Government policies will be critical to the development and adoption of a portfolio of new technologies needed to abate global climate change. Widespread adoption of these new technologies—for electric power generation, transportation, industry, and consumer products—is required in any major effort to reduce the greenhouse gas (GHG) emissions that contribute to climate change. However, technological change on an economy-wide scale cannot happen overnight. Well-crafted government policies in both the short and long term will be instrumental in encouraging more rapid development, deployment, and diffusion of climate change mitigation technologies,1 and will be essential complements to environmental policies that set limits on GHG emissions—such as a GHG cap-and-trade program. Implementing these policies in the near term is essential for creating an environment in which technological innovation can thrive and contribute to GHG reductions. The United States—a global leader in innovation—is well placed to lead such technological change and hence enjoy benefits in terms of global competitiveness in new energy and other GHG mitigation technologies.
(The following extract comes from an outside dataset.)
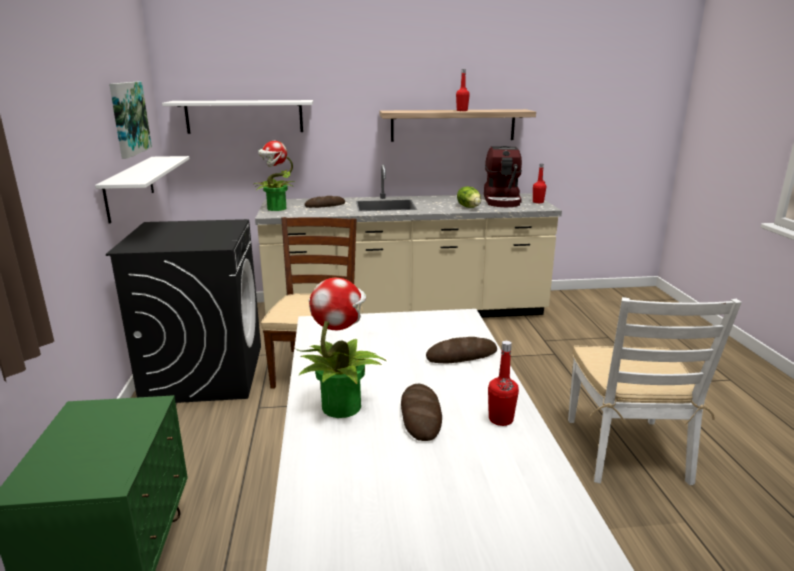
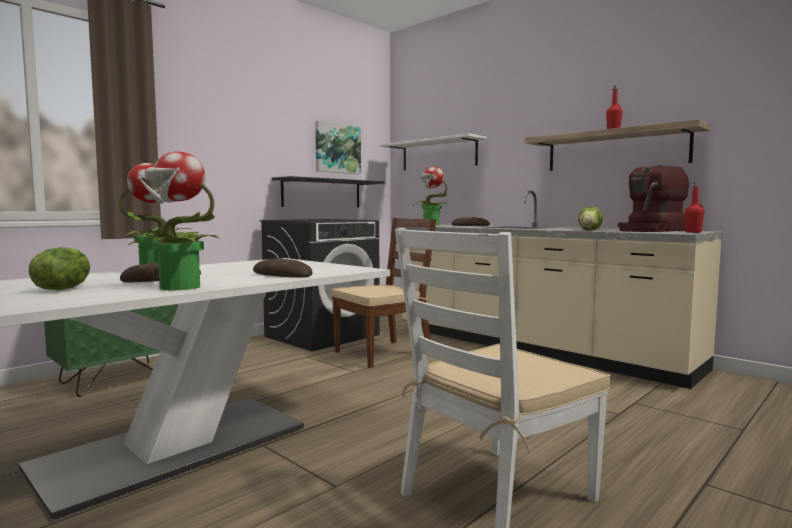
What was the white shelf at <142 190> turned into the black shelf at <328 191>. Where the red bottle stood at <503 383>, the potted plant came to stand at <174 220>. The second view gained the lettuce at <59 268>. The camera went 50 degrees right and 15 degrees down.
Private firms tend to under-invest in technology development, making government policy for technological innovation necessary. This under-investment occurs because environmental externalities (such as climate change) are undervalued. In addition, firms that invest in technology innovation cannot retain all of the benefits of their expenditures because the knowledge that they gain “spills over” to competing firms. As a result, although most innovations come from private firms, government policies of many types influence the rate and direction of technological change.
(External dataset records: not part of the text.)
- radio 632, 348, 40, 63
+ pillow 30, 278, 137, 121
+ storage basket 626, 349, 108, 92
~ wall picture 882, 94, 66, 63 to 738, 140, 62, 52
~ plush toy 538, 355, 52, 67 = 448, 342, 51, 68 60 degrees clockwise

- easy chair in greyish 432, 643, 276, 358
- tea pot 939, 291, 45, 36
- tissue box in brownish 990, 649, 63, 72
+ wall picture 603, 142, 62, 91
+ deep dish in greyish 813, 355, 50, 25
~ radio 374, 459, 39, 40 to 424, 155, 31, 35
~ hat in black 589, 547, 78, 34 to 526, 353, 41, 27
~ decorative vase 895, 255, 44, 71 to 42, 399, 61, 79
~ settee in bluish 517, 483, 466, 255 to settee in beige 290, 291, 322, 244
Global research and development (R&D) funding trends indicate that both governments and private firms are under-investing in energy technology R&D. In the United States, federal government energy technology R&D budgets declined 74 percent between 1980 and 1996 (from $5 billion to $1.3 billion), and were accompanied by declines in private sector investments.2 Similar funding declines have occurred throughout the industrialized world.3  Because the United States is a global leader in R&D, the nation’s under-investment in energy technology R&D has particularly disturbing implications for global efforts to address climate change. The research, development, and diffusion of new technologies necessary to address climate change will require coordination between the public and private sectors, and across nations.

This brief summarizes the role of technological change in GHG mitigation strategies, provides a taxonomy of technology policies, and gleans lessons learned from U.S. technology and innovation policies. It concludes with policy insights for spurring technological innovation in the effort to address climate change.